Мак-Кенди. Конфуций так бы сыну не сказал!
Гаврюшин. Конфуций его просто убил бы!
Из-за ширмы выглядывает Китаец и согласно кивает.
Мак-Кенди. Shitsky![3]
Из прихожей удивленно пятится Алена. На нее наступает молодой человек — высокий, широкоплечий, с буйной шевелюрой. В руках у него большая спортивная сумка.
Алена. Вам кого?
Гаврюшин (смущенно). Шейкер мы отдадим, но он пустой…
Алена. Папа, это не бармен.
Гаврюшин. А-а… Понятно. Верни ему этюдник!
Алена. Это не художник. Гораздо лучше!
Максим (тихо). Это наводчик… Они всегда дверью ошибаются!
Артем. Мне бы Веру Николаевну…
Гаврюшина. Я — Вера Николаевна. В чем дело?
Артем. Вера Николаевна, давайте прямо сегодня, сейчас…
Гаврюшина. Что сегодня?
Артем. Ну, то самое, о чем договорились.
Гаврюшин. Интересно, о чем вы договорились?
Артем. Это вас не касается.
Максим. А повежливей нельзя?
Мак-Кенди. Верочка, у меня тоже есть молодой друг, но он не такой настойчивый…
Алена (ей, тихо). У мамы никого нет.
Мак-Кенди. Ну и зря!
Гаврюшина. Ничего не понимаю! О чем мы договорились? Вы кто?
Артем. Я от Непочатого.
Гаврюшина. Ах, вот оно что!
Гаврюшин. Кто это?
Гаврюшина. Это господин… э-э-э… Бударин. Он пришел на первое занятие. Вас как по отчеству?
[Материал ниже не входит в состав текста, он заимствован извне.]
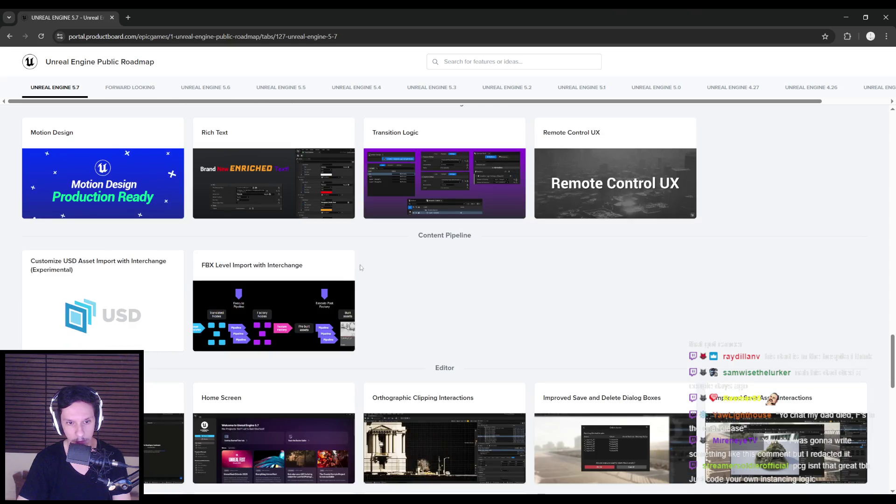
pyautogui.scroll(-1, 360, 267)
pyautogui.scroll(-2, 360, 267)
Артем. Можно без отчества. Просто — Артем.
Гаврюшина. Нельзя. Человеку нельзя без отчества.
Артем. Михайлович.
Гаврюшина. Артем Михайлович, я же сказала: завтра, в двенадцать тридцать. Сегодня у нас семейный обед. Приехали родственники…
Артем. Обед? Это хорошо. Я в аэропорту только булку с кофе выпил.
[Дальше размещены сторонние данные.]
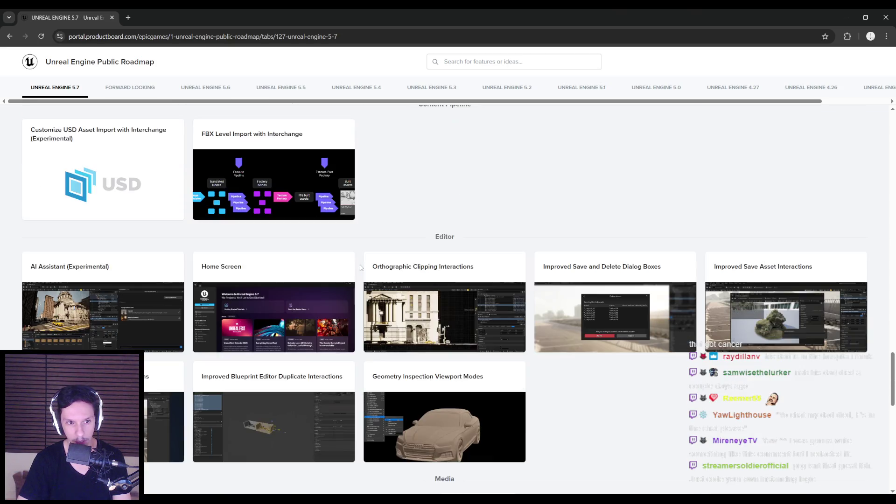
pyautogui.scroll(-1, 360, 267)
pyautogui.click(298, 268)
Алена с интересом разглядывает молодого человека.
Гаврюшина. Булки, молодой человек, не пьют.
Артем. Извините… Я кофе с булкой съел…
Алена. А кофе не едят. Какой вы смешной!
Мак-Кенди. Да, в аэропортах обычно отвратительный кофе. Я там никогда не пью. За исключением Вены и Рима. Вы откуда такой прилетели?
Артем. Из Старосибирска.
Мак-Кенди. А-а… Ну, извините, извините…
Максим. Он еще и гастарбайтер.
Гаврюшин. Если человек из Сибири, надо его накормить!
Алена. И напоить.
Гаврюшина. Спиртного в доме нет.
Артем. У меня с собой. Наш продукт! (Вынимает из сумки огромную бутылку водки.) «Старосибирская»! По рецепту Григория Распутина.
Алена. Ух ты, какая большая!
Артем. При царе четвертью называлась. Григорий Ефимович за обедом один выкушивал.
Гаврюшина (строго). Во-первых, Распутин пил мадеру. Во-вторых, Артем Михайлович, жду вас завтра в двенадцать тридцать и без бутылки. Всего доброго!